The Thanksgiving solution
This is our first Thanksgiving since my mother-in-law died, so we decided to do something a little different this year. The question was what.
Then my daughter announced she was off meat and poultry, which made cooking a turkey dinner for the three of us even more unappealing.
On an impulse, I made a reservation at a local restaurant. (I'll tell you more about it after our meal.)
We also decided it would be a good thing to take a tour of Frank Lloyd Wright's Fallingwater Friday morning. That would mean driving to Pennsylvania after dinner and staying in a motel; the tour starts at 8:30 a.m. and it's a four-hour drive. ...

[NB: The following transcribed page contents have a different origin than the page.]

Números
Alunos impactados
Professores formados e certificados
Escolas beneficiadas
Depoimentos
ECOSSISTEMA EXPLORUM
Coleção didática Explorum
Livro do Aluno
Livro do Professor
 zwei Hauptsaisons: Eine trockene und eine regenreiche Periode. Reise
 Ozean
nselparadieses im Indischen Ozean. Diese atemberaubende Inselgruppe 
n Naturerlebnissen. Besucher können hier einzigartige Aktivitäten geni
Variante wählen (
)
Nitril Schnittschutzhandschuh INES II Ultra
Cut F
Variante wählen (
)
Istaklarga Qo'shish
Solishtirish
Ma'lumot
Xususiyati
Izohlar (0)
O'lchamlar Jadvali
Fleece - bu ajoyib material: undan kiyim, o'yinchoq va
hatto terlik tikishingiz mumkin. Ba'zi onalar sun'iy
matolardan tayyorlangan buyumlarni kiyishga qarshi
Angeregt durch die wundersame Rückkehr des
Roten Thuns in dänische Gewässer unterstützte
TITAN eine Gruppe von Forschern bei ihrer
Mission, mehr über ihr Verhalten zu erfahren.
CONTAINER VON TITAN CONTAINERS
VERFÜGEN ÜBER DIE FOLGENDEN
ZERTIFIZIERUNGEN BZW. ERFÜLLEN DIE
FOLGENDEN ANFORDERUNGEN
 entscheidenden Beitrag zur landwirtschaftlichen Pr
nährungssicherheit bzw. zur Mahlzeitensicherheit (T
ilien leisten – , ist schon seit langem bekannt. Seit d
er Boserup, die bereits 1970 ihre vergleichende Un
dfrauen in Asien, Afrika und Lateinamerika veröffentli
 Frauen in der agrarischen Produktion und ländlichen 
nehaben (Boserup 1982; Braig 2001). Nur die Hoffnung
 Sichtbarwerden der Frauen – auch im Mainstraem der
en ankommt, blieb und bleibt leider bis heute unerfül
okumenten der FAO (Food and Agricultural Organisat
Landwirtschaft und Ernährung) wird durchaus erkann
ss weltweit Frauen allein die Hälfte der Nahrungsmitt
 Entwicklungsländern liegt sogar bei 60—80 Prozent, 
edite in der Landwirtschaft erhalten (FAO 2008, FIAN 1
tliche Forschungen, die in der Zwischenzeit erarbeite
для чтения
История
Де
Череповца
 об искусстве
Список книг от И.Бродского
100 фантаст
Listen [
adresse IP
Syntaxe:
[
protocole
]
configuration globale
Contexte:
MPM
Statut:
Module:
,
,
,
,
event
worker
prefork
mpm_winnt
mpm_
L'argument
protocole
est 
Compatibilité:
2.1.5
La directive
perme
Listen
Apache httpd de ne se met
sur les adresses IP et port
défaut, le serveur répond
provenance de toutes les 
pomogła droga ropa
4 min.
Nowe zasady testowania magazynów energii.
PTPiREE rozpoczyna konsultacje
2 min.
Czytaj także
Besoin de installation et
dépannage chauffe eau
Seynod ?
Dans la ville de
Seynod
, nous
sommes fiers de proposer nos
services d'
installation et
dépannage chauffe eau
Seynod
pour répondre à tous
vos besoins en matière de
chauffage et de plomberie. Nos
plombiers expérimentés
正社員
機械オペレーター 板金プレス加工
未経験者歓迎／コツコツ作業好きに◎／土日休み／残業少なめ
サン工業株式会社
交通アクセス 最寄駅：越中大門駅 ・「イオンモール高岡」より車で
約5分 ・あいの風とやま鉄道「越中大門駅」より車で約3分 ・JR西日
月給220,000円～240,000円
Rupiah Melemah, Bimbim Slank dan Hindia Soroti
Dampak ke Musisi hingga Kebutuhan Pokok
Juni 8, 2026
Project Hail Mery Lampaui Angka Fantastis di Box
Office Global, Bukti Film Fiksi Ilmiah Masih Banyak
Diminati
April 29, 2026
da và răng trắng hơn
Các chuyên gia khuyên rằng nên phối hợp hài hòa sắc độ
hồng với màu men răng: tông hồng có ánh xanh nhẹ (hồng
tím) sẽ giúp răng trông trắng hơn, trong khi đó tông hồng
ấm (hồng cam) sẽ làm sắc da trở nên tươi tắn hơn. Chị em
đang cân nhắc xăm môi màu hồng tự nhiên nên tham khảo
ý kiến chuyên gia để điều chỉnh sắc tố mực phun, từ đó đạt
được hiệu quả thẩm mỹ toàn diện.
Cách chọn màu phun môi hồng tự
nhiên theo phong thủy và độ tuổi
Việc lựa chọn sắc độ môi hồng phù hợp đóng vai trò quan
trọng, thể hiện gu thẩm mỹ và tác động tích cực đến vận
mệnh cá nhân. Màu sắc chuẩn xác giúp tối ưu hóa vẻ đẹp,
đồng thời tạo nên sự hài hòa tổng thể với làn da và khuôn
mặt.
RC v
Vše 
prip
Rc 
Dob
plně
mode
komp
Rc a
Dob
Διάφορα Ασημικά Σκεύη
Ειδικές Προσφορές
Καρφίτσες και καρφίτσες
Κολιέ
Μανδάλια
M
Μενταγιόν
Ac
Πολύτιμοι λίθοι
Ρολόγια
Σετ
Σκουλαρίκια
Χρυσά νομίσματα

I was quite pleased with myself for having come up with a plan that all three of us could agree on until last night, when I realized I didn't want to leave work and drive home because it was dark at 5 p.m.
Let's say we eat Thanksgiving dinner at 1 p.m. We would have three courses, a glass of wine or two, get out of the restaurant at 3 or so, full and happy...and drive for four hours, half of it in the dark on the Pennsylvania Turnpike with all the other holiday travelers?
I don't think so.
I suggested to my husband we bag the restaurant, have a good breakfast and start off to the motel late morning, then have Thanksgiving dinner when we got there.
He loved it.
Anybody know what restaurants are open for Thanksgiving in Somerset, Pa.?
Gailor does. When I broached the plan to her, she was skeptical. Five minutes after I got off the phone with her, I'm not exaggerating, she called back. She had spoken to Gretchen at the Somerset Holiday Inn, who had told her that "the Eat 'n Park at the bottom of the hill" would be serving Thanksgiving dinner.
Apart from other considerations, I'm not eating at a place where you park after you eat.
There are some better restaurants around, Gretchen had added, like the Ruby Tuesday, but she didn't think they would be open.
Maybe we'll just stay home and do Fallingwater another day.